The Canada housing market has reached new heights since the beginning of the COVID-19 pandemic. Policymakers are now looking for solutions, as affordability has grown into a major issue. The market has gorged on historically low interest rates, lack of supply, and surging demand that has only heightened over the past decade. However, the Bank of Canada has now telegraphed that it aims to raise interest rates in the months ahead. Could this threaten the health of the Canada housing market in 2021 and beyond?
Should Canadians be worried about higher interest rates?
Canadian policymakers have been hammered for their supposed inaction in the face of rising housing prices. However, frothy housing markets are present across the developed world. The same loose monetary policies have led to familiar conditions in European housing markets like Germany and England. Australia and New Zealand also possess some of the least-affordable housing on the planet.
Housing is not the only market that has been propped up by historically low interest rates. Indeed, the stock market has thrived in this friendly climate. A return to “normalcy” on the interest rate front will pose a major challenge to a market and economy that has benefited from very accommodative central bank policy. If central banks stick to their guns on interest rate hikes, investors need to be prepared for serious turbulence.
What housing stocks will suffer in this environment?
Alternative lenders like Home Capital (TSX:HCG) and Equitable Group (TSX:EQB) have benefited from the Canada housing bull market. Shares of Home Capital have climbed 40% in 2021 as of mid-afternoon trading on November 10. The stock is up 61% from the prior year. Meanwhile, Equitable Group has increased 52% in the year-to-date period. Will these stocks be worth owning if interest rates start rising?

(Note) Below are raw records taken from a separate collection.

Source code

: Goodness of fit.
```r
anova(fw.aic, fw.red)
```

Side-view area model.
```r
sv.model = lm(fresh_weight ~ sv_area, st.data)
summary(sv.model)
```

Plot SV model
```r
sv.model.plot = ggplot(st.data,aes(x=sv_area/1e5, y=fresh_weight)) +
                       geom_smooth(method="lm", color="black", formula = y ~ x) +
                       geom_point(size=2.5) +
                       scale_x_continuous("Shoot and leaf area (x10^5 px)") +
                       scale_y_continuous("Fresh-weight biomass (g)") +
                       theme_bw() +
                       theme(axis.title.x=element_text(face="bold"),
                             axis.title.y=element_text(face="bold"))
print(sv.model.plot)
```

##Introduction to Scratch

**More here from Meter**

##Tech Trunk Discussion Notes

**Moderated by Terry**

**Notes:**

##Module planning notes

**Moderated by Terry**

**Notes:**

Back in March, I’d discussed why policy intervention was the only thing that could torpedo the Canada housing market. For now, Home Capital and Equitable Group are still stocks worth holding onto. Home Capital will have unveiled its next batch of results by the time this article is published. Meanwhile, Equitable Group delivered its Q3 2021 earnings on November 2.
Assets under management (AUM) at Equitable Group reached a record $40.2 billion. Meanwhile, reverse mortgage assets soared 259% from the same period last year. This stock possesses a very favourable price-to-earnings (P/E) ratio of 9.8. It is still posting strong earnings in this favourable environment. Investors should not shy away from either alternative lender just yet.
Here’s a housing stock I’m stashing in late 2021
Atrium Mortgage (TSX:AI) was one of the Canada housing stocks I’d recommended for investors last month. The Toronto-based company provides financing solutions to real estate communities across Canada. Atrium could suffer from the knock-on effects of higher interest rates in the months ahead. However, I’m still bullish on the stock in the near term.
In Q3 2021, the company saw its mortgage portfolio rise 2.7% year over year to $765 million. Meanwhile, net income climbed 11% to $10.6 million. Shares of this housing stock last had an attractive P/E ratio of 15. Better yet, it offers a monthly dividend of $0.075 per share. That represents a tasty 6.1% yield.